JOB> Go through the following data and transcribe exactly the stretch of lines from the one holding "blog’s usual eclec" to the one holding "entertaining no", both included.

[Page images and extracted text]

====================

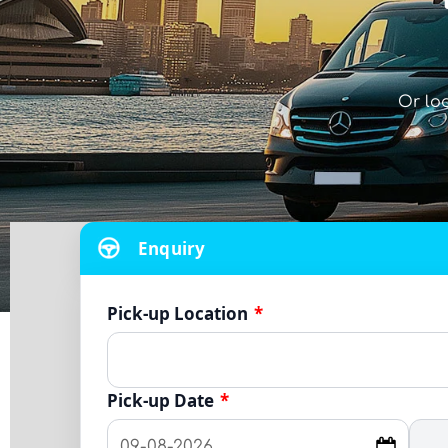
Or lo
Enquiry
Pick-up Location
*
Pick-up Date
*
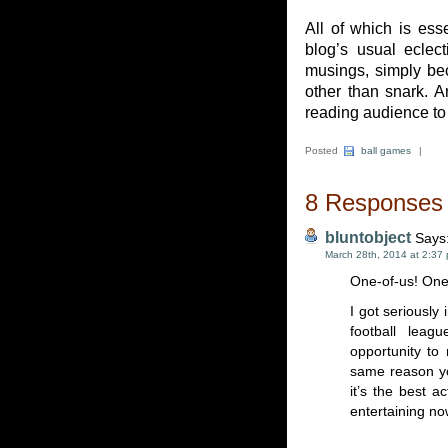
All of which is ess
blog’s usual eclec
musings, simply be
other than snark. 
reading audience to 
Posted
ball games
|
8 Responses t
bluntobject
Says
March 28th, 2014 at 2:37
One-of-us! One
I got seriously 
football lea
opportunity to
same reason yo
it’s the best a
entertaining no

====================

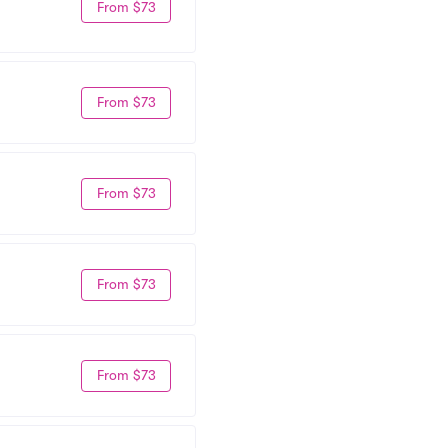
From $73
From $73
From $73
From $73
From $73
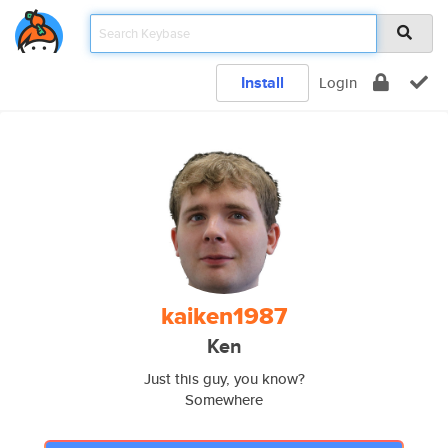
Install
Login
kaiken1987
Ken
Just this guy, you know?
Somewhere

====================

WRITTEN SOLUTION>
blog’s usual eclec
musings, simply be
other than snark. 
reading audience to 
Posted
ball games
|
8 Responses t
bluntobject
Says
March 28th, 2014 at 2:37
One-of-us! One
I got seriously 
football lea
opportunity to
same reason yo
it’s the best a
entertaining no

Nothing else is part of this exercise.